El milagro de las abejas

Miguel-Anxo Murado
Miguel-Anxo Murado VUELTA DE HOJA

OPINIÓN

ED

09 feb 2020 . Actualizado a las 13:20 h.

A finales del siglo pasado se puso de moda cuidar abejas en París. Se las invitó a instalarse en los tejados de zinc de la ciudad: en los de la Comédie-Française, en el cuartel general de la Coca-Cola, en el Musée d’Orsay, en Los Inválidos, en el Palacio de la Moneda, en el Louis Vuitton que hay en los Campos Elíseos… En realidad, París era ya la ciudad de la abeja, porque Napoleón estaba obsesionado con este símbolo -en el famoso cuadro de su coronación pintado por David se puede ver que lleva cosidas abejas de oro en el manto-. El corso las hizo poner por todas partes, del papel pintado a los respaldos de las sillas. Pero incluso antes de él había abejas esculpidas en la fachada del Louvre. Así que las abejas debieron sentirse bien recibidas. Solo en los tejados de la Ópera de París viven cerca de medio millón y se calcula que la ciudad contiene un millar de colmenas que, si no me equivoco en el cálculo, producirán unas cuatrocientas toneladas de miel al año.

__ENUNCIADO__:
Responda según el texto sobre las abejas de París:
(a) ¿Qué lleva cosido Napoleón en el manto en el cuadro de su coronación pintado por David?
(b) ¿En la fachada de qué edificio había abejas esculpidas incluso antes de Napoleón?
(c) ¿Cuántas abejas viven, aproximadamente, en los tejados de la Ópera de París?

__MATERIAL PROPORCIONADO__:
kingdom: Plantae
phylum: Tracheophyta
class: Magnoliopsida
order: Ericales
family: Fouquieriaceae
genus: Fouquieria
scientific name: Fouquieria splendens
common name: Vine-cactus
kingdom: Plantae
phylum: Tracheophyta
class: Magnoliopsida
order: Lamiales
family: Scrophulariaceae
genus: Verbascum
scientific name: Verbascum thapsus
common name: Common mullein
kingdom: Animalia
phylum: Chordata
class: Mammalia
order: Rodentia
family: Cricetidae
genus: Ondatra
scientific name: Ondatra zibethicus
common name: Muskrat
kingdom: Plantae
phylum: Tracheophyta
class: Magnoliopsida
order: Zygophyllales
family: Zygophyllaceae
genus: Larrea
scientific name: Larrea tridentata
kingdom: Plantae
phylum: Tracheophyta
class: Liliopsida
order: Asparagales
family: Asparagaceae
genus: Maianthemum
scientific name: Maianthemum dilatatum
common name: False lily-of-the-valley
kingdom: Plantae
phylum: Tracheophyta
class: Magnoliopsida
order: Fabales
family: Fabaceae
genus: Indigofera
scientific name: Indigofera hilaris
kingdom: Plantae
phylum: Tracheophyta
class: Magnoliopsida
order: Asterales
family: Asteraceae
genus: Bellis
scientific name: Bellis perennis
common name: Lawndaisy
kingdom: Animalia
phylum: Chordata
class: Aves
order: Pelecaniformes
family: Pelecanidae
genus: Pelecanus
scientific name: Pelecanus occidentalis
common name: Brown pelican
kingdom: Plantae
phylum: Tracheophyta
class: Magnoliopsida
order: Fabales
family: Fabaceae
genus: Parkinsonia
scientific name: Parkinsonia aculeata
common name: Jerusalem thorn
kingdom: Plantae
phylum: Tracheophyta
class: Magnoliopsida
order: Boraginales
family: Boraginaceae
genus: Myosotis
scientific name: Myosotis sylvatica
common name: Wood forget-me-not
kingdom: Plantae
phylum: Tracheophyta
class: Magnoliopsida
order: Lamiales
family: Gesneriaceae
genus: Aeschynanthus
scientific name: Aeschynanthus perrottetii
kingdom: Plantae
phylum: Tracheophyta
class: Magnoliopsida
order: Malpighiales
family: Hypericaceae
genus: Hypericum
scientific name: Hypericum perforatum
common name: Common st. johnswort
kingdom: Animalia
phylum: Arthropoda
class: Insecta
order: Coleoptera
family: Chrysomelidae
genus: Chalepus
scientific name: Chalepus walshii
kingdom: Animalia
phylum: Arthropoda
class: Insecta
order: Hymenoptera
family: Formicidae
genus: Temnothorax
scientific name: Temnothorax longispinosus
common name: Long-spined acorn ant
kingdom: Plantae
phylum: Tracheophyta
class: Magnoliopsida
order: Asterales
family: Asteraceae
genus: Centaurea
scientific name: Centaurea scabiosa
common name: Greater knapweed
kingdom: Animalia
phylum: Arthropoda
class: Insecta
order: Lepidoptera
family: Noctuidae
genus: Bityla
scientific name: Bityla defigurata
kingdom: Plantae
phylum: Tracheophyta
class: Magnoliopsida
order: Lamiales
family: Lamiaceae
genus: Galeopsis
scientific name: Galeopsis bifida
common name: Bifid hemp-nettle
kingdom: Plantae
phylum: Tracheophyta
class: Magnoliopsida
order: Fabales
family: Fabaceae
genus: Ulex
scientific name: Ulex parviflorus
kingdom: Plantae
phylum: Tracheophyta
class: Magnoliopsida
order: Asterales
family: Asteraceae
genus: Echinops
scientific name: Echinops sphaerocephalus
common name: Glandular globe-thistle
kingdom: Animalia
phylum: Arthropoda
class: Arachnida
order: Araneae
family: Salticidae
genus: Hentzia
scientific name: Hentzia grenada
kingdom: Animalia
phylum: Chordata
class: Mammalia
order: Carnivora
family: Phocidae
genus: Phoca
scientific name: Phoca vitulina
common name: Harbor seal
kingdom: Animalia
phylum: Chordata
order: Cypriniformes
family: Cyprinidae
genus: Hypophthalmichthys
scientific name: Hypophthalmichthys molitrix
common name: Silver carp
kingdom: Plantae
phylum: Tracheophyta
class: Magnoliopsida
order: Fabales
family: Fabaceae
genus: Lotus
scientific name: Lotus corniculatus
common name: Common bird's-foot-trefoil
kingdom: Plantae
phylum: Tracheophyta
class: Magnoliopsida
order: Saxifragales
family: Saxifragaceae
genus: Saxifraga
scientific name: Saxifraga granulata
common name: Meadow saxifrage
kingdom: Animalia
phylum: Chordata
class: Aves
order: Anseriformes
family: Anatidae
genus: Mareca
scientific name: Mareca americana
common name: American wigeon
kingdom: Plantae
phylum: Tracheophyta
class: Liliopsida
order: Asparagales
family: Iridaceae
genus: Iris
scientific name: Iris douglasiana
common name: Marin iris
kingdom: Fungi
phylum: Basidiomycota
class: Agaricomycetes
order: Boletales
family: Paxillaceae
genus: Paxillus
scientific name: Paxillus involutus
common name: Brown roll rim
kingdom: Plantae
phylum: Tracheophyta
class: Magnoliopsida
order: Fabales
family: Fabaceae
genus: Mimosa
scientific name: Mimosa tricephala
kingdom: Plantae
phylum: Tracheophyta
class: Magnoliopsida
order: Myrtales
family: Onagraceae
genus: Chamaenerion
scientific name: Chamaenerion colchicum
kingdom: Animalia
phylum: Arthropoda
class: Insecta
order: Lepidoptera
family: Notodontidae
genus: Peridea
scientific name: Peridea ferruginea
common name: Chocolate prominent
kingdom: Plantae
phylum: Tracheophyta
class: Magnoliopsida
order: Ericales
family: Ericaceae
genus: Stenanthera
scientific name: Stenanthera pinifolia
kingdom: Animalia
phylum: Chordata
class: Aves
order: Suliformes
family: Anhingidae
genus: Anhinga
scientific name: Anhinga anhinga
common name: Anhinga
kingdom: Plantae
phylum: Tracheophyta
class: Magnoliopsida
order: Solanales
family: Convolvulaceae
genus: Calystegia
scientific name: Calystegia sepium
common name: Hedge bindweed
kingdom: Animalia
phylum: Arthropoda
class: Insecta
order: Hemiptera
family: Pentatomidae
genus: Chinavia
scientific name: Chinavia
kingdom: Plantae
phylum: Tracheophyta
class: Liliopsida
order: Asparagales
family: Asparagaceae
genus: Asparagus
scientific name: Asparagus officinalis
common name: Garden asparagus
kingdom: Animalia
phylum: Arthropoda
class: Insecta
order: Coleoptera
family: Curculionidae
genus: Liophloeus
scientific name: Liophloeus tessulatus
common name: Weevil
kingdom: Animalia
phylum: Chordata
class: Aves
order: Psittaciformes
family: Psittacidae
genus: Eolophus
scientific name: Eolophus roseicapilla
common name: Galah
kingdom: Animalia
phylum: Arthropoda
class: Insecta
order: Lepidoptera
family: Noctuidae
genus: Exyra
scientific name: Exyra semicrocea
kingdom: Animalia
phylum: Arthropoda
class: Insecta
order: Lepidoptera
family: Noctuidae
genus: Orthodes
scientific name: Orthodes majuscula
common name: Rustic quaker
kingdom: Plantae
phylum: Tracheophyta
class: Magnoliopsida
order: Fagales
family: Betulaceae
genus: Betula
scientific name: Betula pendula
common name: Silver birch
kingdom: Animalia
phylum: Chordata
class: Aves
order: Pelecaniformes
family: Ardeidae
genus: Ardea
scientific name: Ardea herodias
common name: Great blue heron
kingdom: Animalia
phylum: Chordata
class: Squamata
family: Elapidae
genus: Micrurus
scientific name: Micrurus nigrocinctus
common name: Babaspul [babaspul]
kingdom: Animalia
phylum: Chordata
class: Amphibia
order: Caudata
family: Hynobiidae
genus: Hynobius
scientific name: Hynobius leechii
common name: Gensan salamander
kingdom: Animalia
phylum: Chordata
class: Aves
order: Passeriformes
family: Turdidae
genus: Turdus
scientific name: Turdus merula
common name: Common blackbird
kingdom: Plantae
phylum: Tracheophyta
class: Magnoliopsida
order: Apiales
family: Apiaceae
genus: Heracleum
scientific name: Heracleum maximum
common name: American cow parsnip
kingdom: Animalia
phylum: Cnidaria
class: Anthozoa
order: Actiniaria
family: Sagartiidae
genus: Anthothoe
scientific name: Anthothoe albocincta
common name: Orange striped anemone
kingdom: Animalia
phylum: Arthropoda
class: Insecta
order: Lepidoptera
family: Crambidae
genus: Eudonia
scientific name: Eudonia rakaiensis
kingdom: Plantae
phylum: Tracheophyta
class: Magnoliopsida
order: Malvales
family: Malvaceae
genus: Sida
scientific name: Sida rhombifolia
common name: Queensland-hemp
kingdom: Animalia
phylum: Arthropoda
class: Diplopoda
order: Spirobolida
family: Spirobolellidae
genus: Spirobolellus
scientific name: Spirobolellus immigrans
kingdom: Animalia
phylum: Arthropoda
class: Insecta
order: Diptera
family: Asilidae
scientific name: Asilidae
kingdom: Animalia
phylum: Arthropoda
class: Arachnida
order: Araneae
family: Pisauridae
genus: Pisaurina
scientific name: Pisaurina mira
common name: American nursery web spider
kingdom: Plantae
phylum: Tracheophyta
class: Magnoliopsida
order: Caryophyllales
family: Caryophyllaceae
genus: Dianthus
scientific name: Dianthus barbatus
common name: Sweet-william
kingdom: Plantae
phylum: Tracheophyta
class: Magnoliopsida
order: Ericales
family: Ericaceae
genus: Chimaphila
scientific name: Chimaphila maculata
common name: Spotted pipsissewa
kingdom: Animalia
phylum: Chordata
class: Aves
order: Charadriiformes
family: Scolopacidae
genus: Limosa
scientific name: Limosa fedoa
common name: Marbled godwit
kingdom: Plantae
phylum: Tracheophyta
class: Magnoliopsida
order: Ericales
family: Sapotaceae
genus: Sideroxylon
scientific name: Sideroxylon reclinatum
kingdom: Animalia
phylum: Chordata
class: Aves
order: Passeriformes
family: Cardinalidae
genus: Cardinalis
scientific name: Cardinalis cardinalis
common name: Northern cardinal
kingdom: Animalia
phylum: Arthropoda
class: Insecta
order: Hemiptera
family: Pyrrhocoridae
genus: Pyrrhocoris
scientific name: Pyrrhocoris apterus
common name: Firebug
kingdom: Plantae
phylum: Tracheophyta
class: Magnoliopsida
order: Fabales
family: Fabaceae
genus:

__SOLUCIÓN__:
(a) Abejas de oro.
(b) El Louvre.
(c) Cerca de medio millón.